Concludendo, la sfida che la competizione globale pone al sistema italiano (alle istituzioni e alle imprese) può essere descritta come il passaggio fra l’export in senso stretto e l’internazionalizzazione.


Ciò significa che la promozione commerciale, per quanto necessaria, non è più sufficiente. Esistono almeno due altri strumenti di grande importanza. Anzitutto, la capacità di attrazione e di retention degli investimenti esteri in Italia, nelle varie tipologie: fondi sovrani, investimenti dei fondi pensione, fondi di private equity, venture capital, investimenti industriali. In secondo luogo, il rafforzamento degli strumenti finanziari a disposizione delle imprese per accrescere la penetrazione dei mercati ed ovviare alla sottocapitalizzazione che affligge le nostre PMI.
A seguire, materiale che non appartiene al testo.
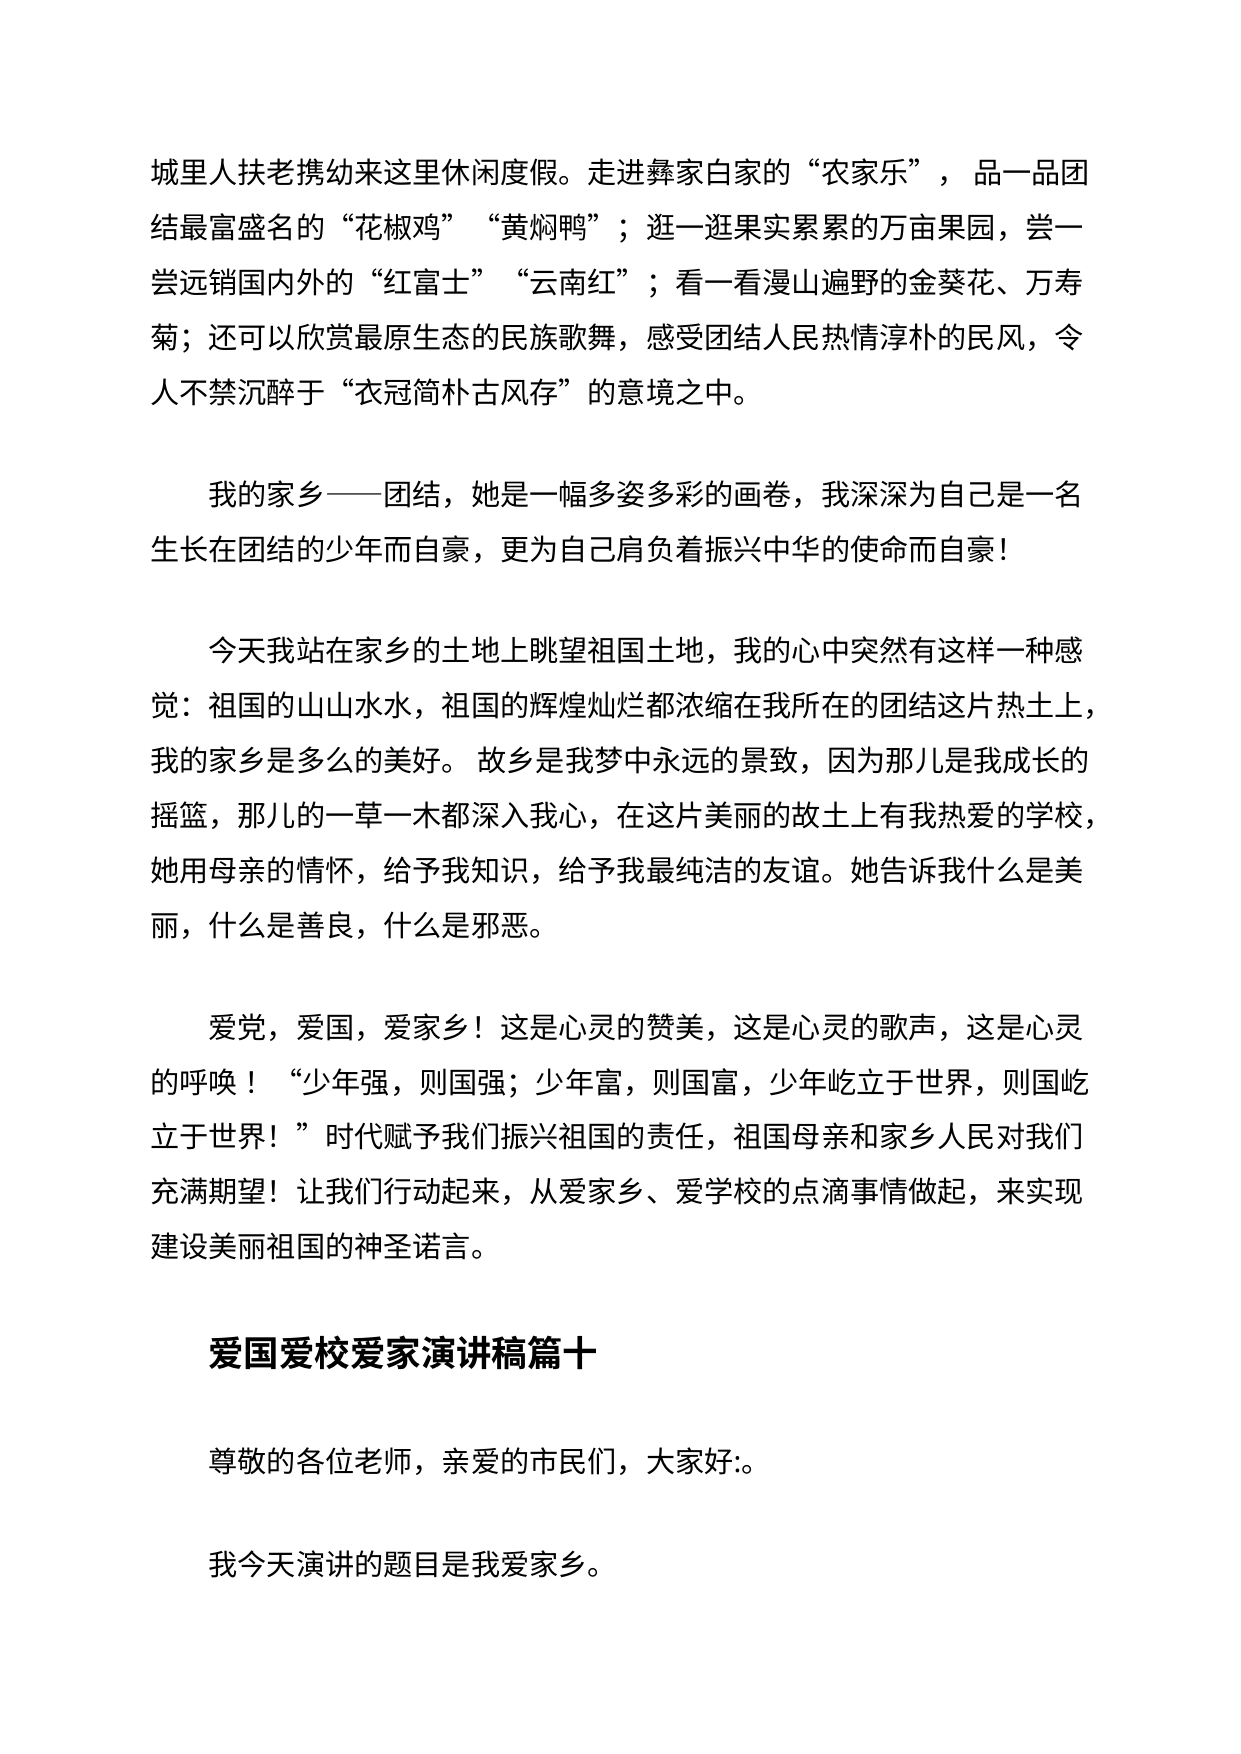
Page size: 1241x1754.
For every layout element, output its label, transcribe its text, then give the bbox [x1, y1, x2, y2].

text 我今天演讲的题目是我爱家乡。 [150, 1541, 1090, 1583]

Due studi recenti indicano quanto l’insufficienza di crediti (o il vero e proprio credit cruch) ledano le possibilità di crescita delle nostre imprese sui mercati internazionali.


Anche guardando al caso delle imprese milanesi, con la loro dinamicità, solo le imprese medio-grandi hanno una percentuale significativa di partecipazione straniera al proprio capitale o arrivano a fatturare all’estero quasi il 50% del totale, percentuale che scende a meno del 30% per le PMI.


Affrontare questi problemi in modo strutturale, in un’ottica di lungo periodo, è quello che il Governo sta cercando di fare, coinvolgendo gli operatori del settore. Creare una Rete pubblico/priva è il presupposto di una diplomazia economica aperta, che funzioni al servizio del paese. Anche per questo, e per l’interesse delle cose che ho ascoltato, ringrazio Assolombarda e ISPI per avermi invitato a partecipare alla discussione di oggi.